Acostumbrada al trato anodino en muchos establecimientos, en los que pedir un café es deporte de riesgo, no podía dejar de fascinarme por la manera de trabajar de, llamémosle José. No llegué a saber su nombre, pero él sabía el de todos los habituales.

-Hola Sergio, ¿Lo de siempre Cesar? Adiós María, ¿Cómo estás Miguel?- Y así taza tras taza, servicio a servicio. Un hombre en la treintena, extranjero, a tenor de sus rasgos y dulce acento. Llevar un café en solitario durante todo el día podría haber sido para él un empeño pesado o una ocupación pasajera y desagradable, pero al parecer lo había convertido en el centro de su vida.

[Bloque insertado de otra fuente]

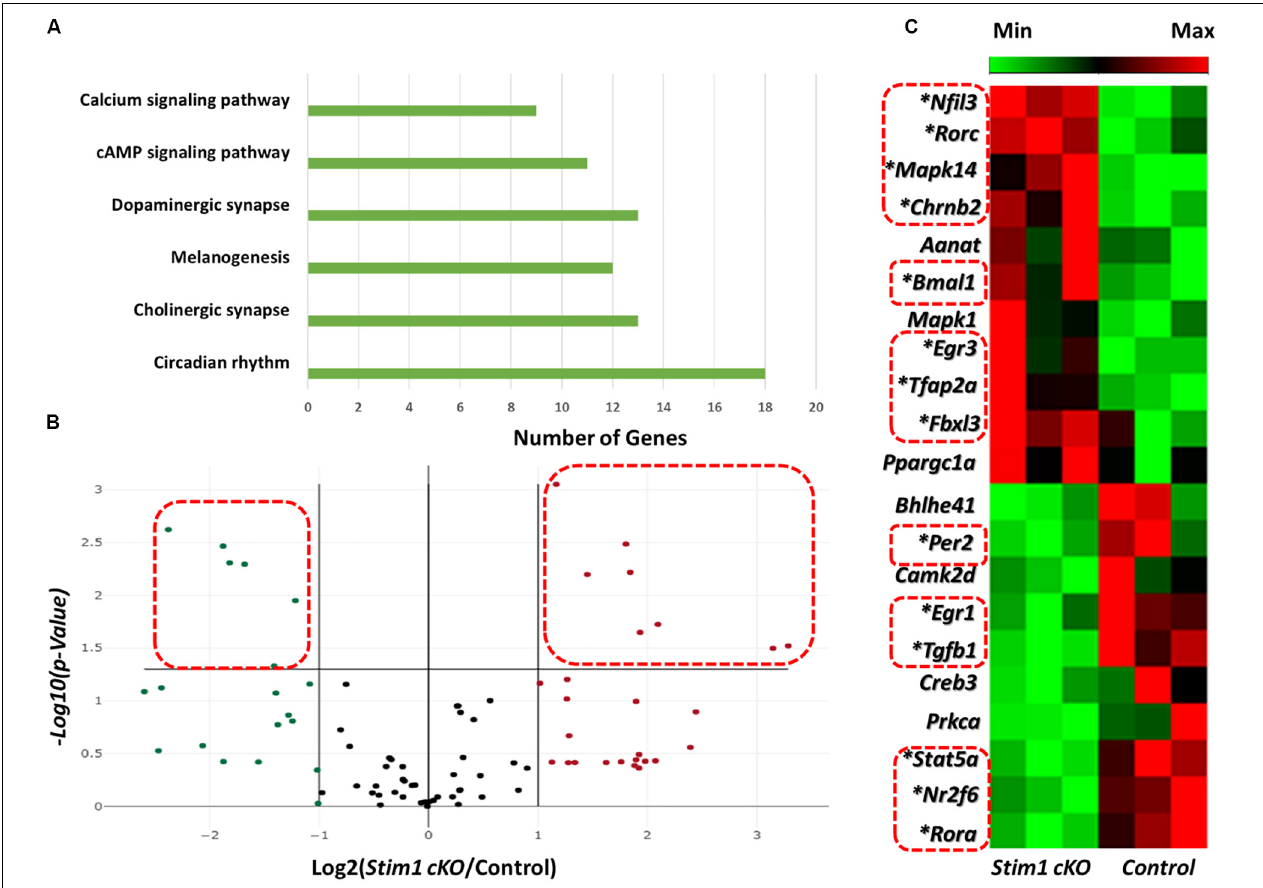
FIGURE 1 | Effects of Stim1 KO on the gene expression profiles in ameloblasts. The expression change of 84 genes in ameloblasts from Stim1 cKO and control mice was performed by real-time PCR based array analysis. (A) A bar diagram showing the functional clustering of the examined genes in the 6 most enriched signal transduction pathways according to the Gene Ontology and KEGG pathway analysis performed by the DAVID software (B) A volcano plot for the examined genes in total, black dots indicates genes with unchanged gene expression in Stim 1 cKO versus control; the genes with at least two fold change [(i.e., Log2 ( Stim1 cKO /Control) > 1 or < − 1] were represented as red dots for the upregulated genes and in green dots for the downregulated genes; the genes were deemed to be significantly differentially expressed if presented with at least two fold change and a P- value < 0.05 [i.e., − Log 10 ( P -Value) > 1.305, represented by the dots within the dashed red rectangles]. (C) A cluster heatmap showing the expression changes in some of the examined genes in Stim1 cKO ameloblasts against the control group. A total of 14 genes were found to be significantly differentially expressed in Stim1 cKO ameloblasts compared to the control group ( P < 0.05, labeled by asterisks and within dashed red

A las nueve de la mañana comenzaba a templar los organismos de los parroquianos que allí se acercaban, la primera comida del día, o el segundo café de la mañana:

-No se te ocurra levantarte, que yo te lo sirvo- dedicaba con una sonrisa a los que parecían las fuerzas vivas del pueblo, trajes impecables y corbatas relucientes. Sonrisas y gestos relajados para empezar la jornada.

-¿Qué será? ¿Lo mismo de ayer? ¿Croissant, uno a la plancha, otro normal, dos cafés con leche, uno de ellos descafeinado, y dos zumos naturales?- Solo puede amarle un poquito y decirle sí, sin dejar de sonreír y mirarle a los ojos.

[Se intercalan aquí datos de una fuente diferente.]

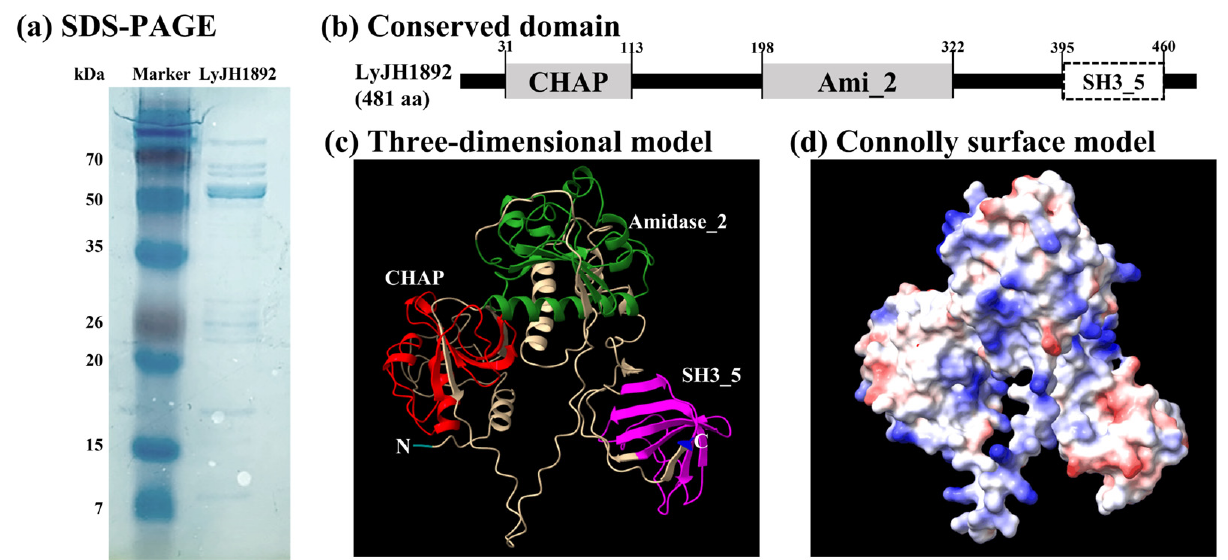
Figure 4. Structural characteristics of endolysin LyJH1892. ( a ) Analysis of endolysin LyJH1892 by sodium dodecyl sulfate-polyacrylamide gel electrophoresis. Lane 1 contained a protein molecular weight marker and lane 2 contained purified LyJH1892. ( b ) The conserved domain of LyJH1892. The gray square represents the enzymatically active domain, and the white square denotes the cell wall binding domain. ( c ) Three-dimensional model of LyJH1892, as predicted by AlphaFold2 using the Colab Fold notebook. ( d ) Connolly surface form of LyJH1892 created in ChimeraX 1.3. Blue and red colors represent the most positive and most negative polar activities, respectively.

El pueblo era pequeño pero había bastantes bares donde tomar algo. Ni siquiera lo discutimos, cuando apretaba el frío, el hambre, o la sed, enfilábamos hacia el Café del Comercio. Siempre había un trago caliente al traspasar la puerta. Y una sonrisa, una mirada acogedora, o una s pronunciada con dulzura.

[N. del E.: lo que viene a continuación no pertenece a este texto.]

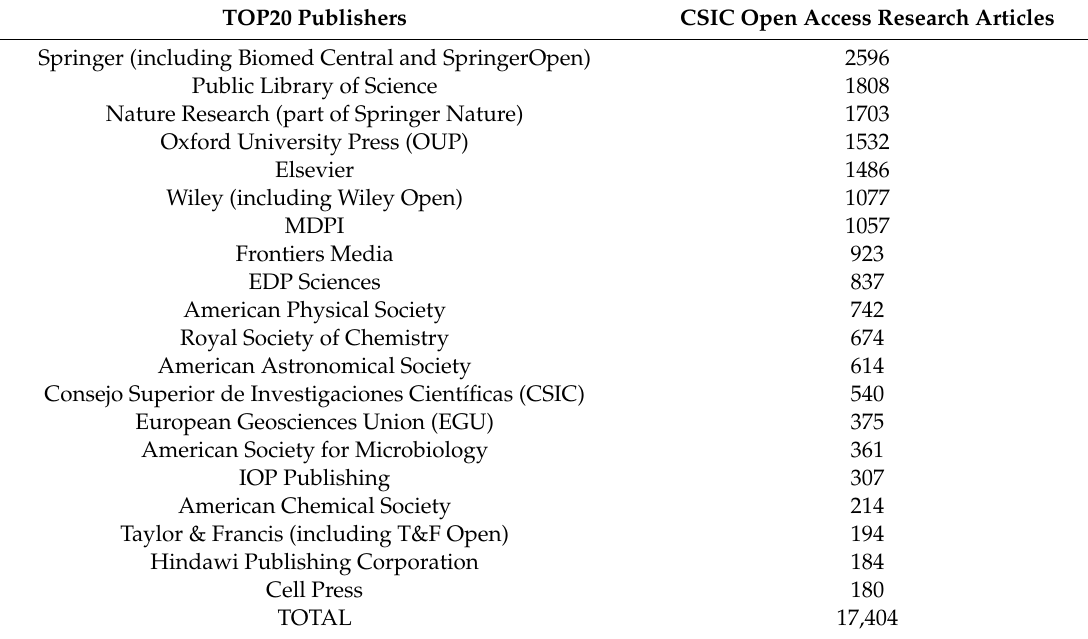
Table 3. CSIC Research Articles published in Open Access 2014–2018: TOP20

Es la diferencia entre hacer bien las cosas o caer en la desidia, maldecir tu destino, o aliarte con él y hacer tu vida mejor. Porque al fin y al cabo, lo que nos toca en el sorteo puede ser bueno o malo, pero en ocasiones el balance solo depende de cómo gestionemos esa fortuna. Ya sabes, si la vida te da limones, haz limonada.